[EXERCISE INPUT]
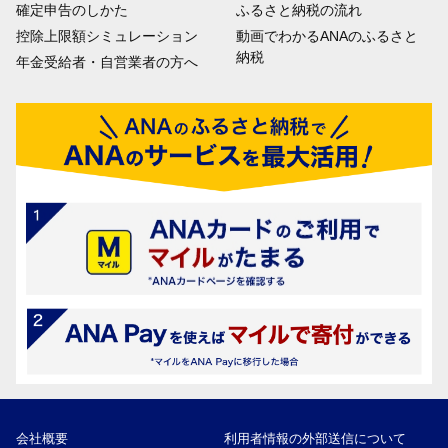
確定申告のしかた
ふるさと納税の流れ
控除上限額シミュレーション
動画でわかるANAのふるさと
納税
年金受給者・自営業者の方へ
会社概要
利用者情報の外部送信について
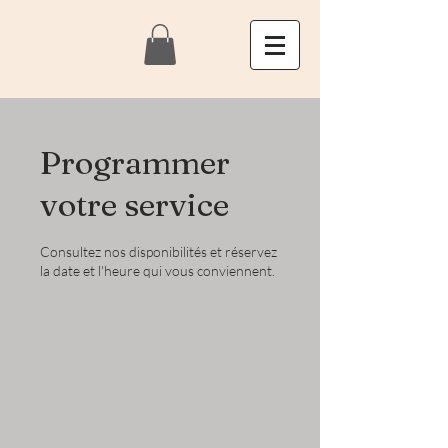
Programmer
votre service
Consultez nos disponibilités et réservez
la date et l'heure qui vous conviennent.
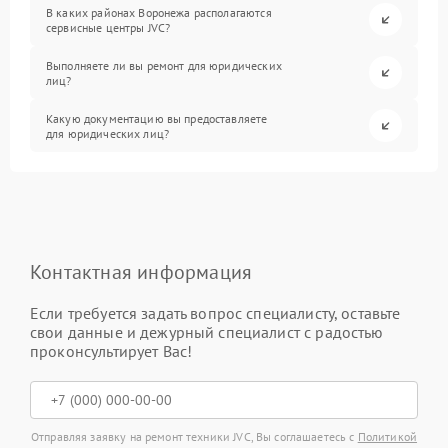
В каких районах Воронежа располагаются
сервисные центры JVC?
Выполняете ли вы ремонт для юридических
лиц?
Какую документацию вы предоставляете
для юридических лиц?
Контактная информация
Если требуется задать вопрос специалисту, оставьте
свои данные и дежурный специалист с радостью
проконсультирует Вас!
Отправляя заявку на ремонт техники JVC, Вы соглашаетесь с
Политикой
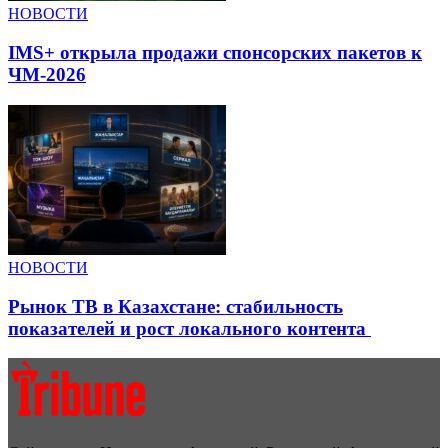
НОВОСТИ
IMS+ открыла продажи спонсорских пакетов к
ЧМ-2026
НОВОСТИ
Рынок ТВ в Казахстане: стабильность
показателей и рост локального контента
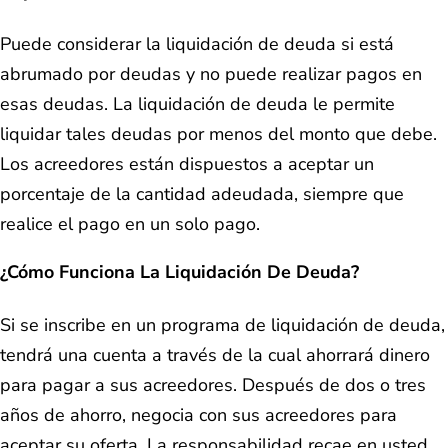
Puede considerar la liquidación de deuda si está
abrumado por deudas y no puede realizar pagos en
esas deudas. La liquidación de deuda le permite
liquidar tales deudas por menos del monto que debe.
Los acreedores están dispuestos a aceptar un
porcentaje de la cantidad adeudada, siempre que
realice el pago en un solo pago.
¿Cómo Funciona La Liquidación De Deuda?
Si se inscribe en un programa de liquidación de deuda,
tendrá una cuenta a través de la cual ahorrará dinero
para pagar a sus acreedores. Después de dos o tres
años de ahorro, negocia con sus acreedores para
aceptar su oferta. La responsabilidad recae en usted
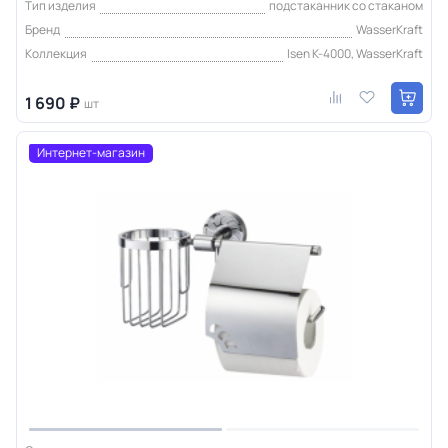
Тип изделия
подстаканник со стаканом
Бренд
WasserKraft
Коллекция
Isen K-4000, WasserKraft
1 690 ₽
шт
Интернет-магазин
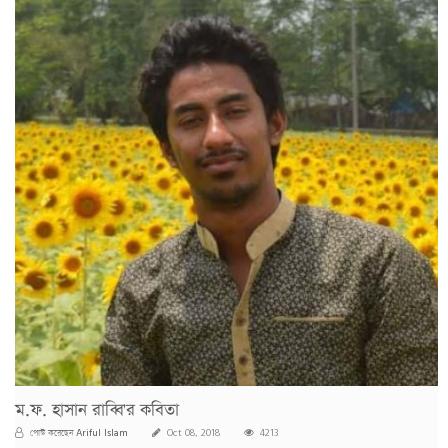
ম.ফ. হাসান রাব্বি'র কবিতা
Ariful Islam
পোস্ট করেছেন
Oct 08, 2018
4213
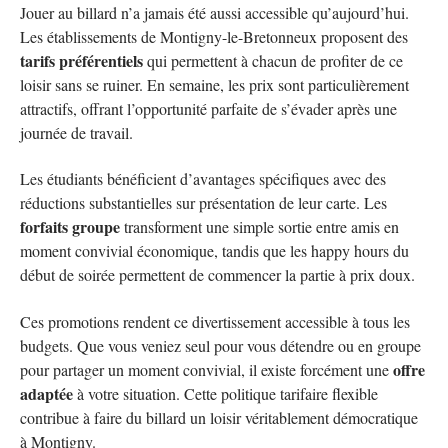
Jouer au billard n’a jamais été aussi accessible qu’aujourd’hui.
Les établissements de Montigny-le-Bretonneux proposent des
tarifs préférentiels
qui permettent à chacun de profiter de ce
loisir sans se ruiner. En semaine, les prix sont particulièrement
attractifs, offrant l’opportunité parfaite de s’évader après une
journée de travail.
Les étudiants bénéficient d’avantages spécifiques avec des
réductions substantielles sur présentation de leur carte. Les
forfaits groupe
transforment une simple sortie entre amis en
moment convivial économique, tandis que les happy hours du
début de soirée permettent de commencer la partie à prix doux.
Ces promotions rendent ce divertissement accessible à tous les
budgets. Que vous veniez seul pour vous détendre ou en groupe
offre
pour partager un moment convivial, il existe forcément une
adaptée
à votre situation. Cette politique tarifaire flexible
contribue à faire du billard un loisir véritablement démocratique
à Montigny.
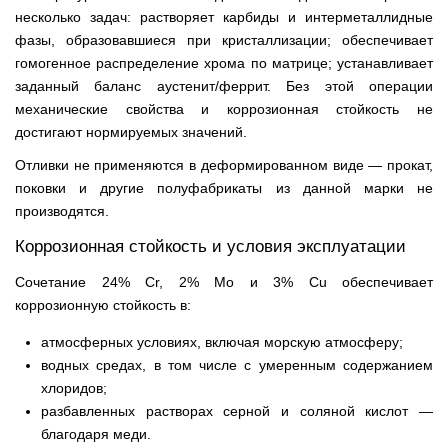
несколько задач: растворяет карбиды и интерметаллидные
фазы, образовавшиеся при кристаллизации; обеспечивает
гомогенное распределение хрома по матрице; устанавливает
заданный баланс аустенит/феррит. Без этой операции
механические свойства и коррозионная стойкость не
достигают нормируемых значений.
Отливки не применяются в деформированном виде — прокат,
поковки и другие полуфабрикаты из данной марки не
производятся.
Коррозионная стойкость и условия эксплуатации
Сочетание 24% Cr, 2% Mo и 3% Cu обеспечивает
коррозионную стойкость в:
атмосферных условиях, включая морскую атмосферу;
водных средах, в том числе с умеренным содержанием
хлоридов;
разбавленных растворах серной и соляной кислот —
благодаря меди.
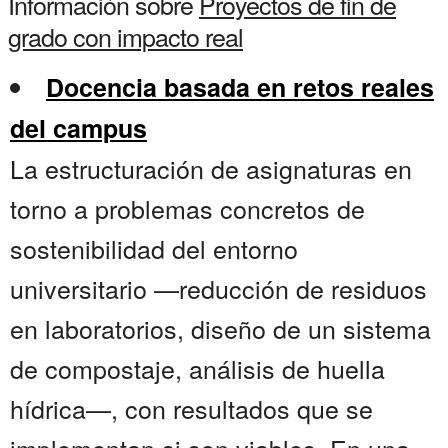
Información sobre
Proyectos de fin de
grado con impacto real
Docencia basada en retos reales
del campus
La estructuración de asignaturas en
torno a problemas concretos de
sostenibilidad del entorno
universitario —reducción de residuos
en laboratorios, diseño de un sistema
de compostaje, análisis de huella
hídrica—, con resultados que se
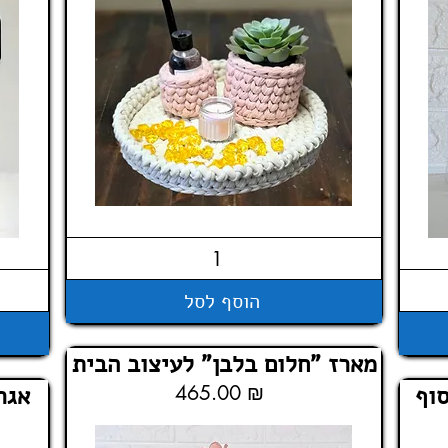
הוסף לסל
מארז "חלום בלבן" לעיצוב הבית
וף
465.00 ₪
אגר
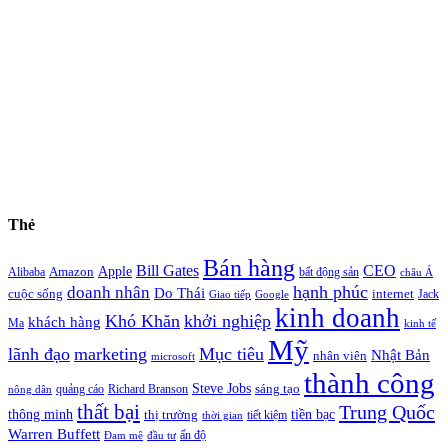
Thẻ
Bán hàng
Bill Gates
CEO
Apple
Amazon
Alibaba
bất động sản
châu Á
hạnh phúc
doanh nhân
Do Thái
cuộc sống
internet
Jack
Giao tiếp
Google
kinh doanh
Khó Khăn
khởi nghiệp
khách hàng
Ma
kinh tế
Mỹ
lãnh đạo
marketing
Mục tiêu
Nhật Bản
nhân viên
microsoft
thành công
Steve Jobs
sáng tạo
quảng cáo
Richard Branson
nông dân
thất bại
Trung Quốc
thông minh
tiền bạc
thị trường
tiết kiệm
thời gian
Warren Buffett
ấn độ
Đam mê
đầu tư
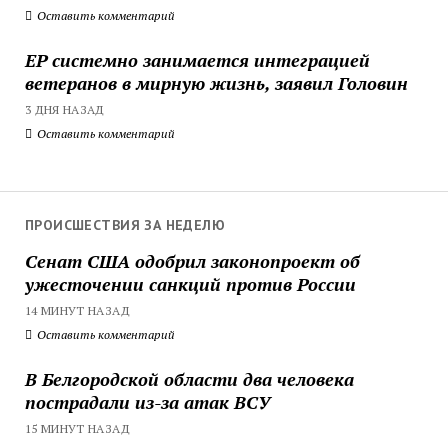
Оставить комментарий
ЕР системно занимается интеграцией
ветеранов в мирную жизнь, заявил Головин
3 ДНЯ НАЗАД
Оставить комментарий
ПРОИСШЕСТВИЯ ЗА НЕДЕЛЮ
Сенат США одобрил законопроект об
ужесточении санкций против России
14 МИНУТ НАЗАД
Оставить комментарий
В Белгородской области два человека
пострадали из-за атак ВСУ
15 МИНУТ НАЗАД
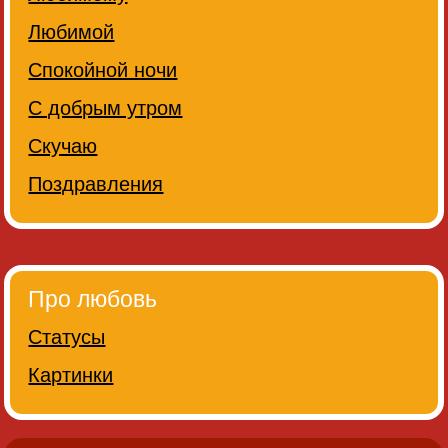
Любимой
Спокойной ночи
С добрым утром
Скучаю
Поздравления
Про любовь
Статусы
Картинки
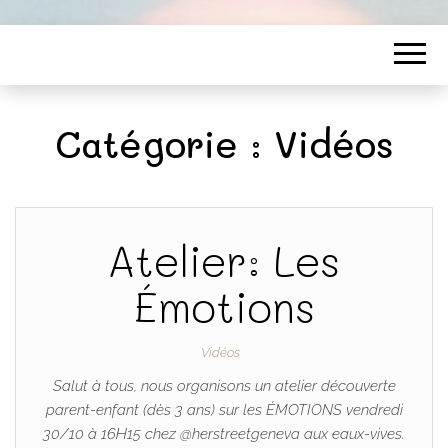
Catégorie :
Vidéos
Atelier: Les
Émotions
Vidéos
Salut à tous, nous organisons un atelier découverte
parent-enfant (dès 3 ans) sur les ÉMOTIONS vendredi
30/10 à 16H15 chez @herstreetgeneva aux eaux-vives.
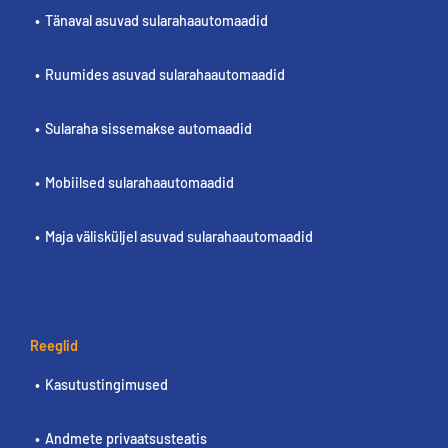
Tänaval asuvad sularahaautomaadid
Ruumides asuvad sularahaautomaadid
Sularaha sissemakse automaadid
Mobiilsed sularahaautomaadid
Maja välisküljel asuvad sularahaautomaadid
Reeglid
Kasutustingimused
Andmete privaatsusteatis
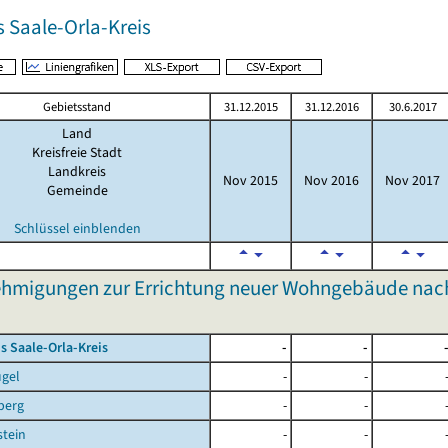
 Saale-Orla-Kreis
Gebietsstand
31.12.2015
31.12.2016
30.6.2017
Land
Kreisfreie Stadt
Landkreis
Nov 2015
Nov 2016
Nov 2017
Gemeinde
Schlüssel einblenden
hmigungen zur Errichtung neuer Wohngebäude nach
s Saale-Orla-Kreis
-
-
ügel
-
-
berg
-
-
tein
-
-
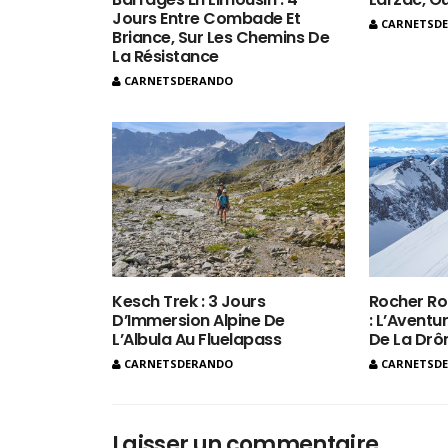
Jours Entre Combade Et
CARNETSD
Briance, Sur Les Chemins De
La Résistance
CARNETSDERANDO
Kesch Trek : 3 Jours
Rocher Ro
D’Immersion Alpine De
: L’Aventur
L’Albula Au Fluelapass
De La Dr
CARNETSDERANDO
CARNETSD
Laisser un commentaire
[/EXERCISE INPUT]
WRITTEN TASK: Lines containing the word "permettent": how many are there in the data above? Reply with only that number.

OUTPUT OF THE EXERCISE: 2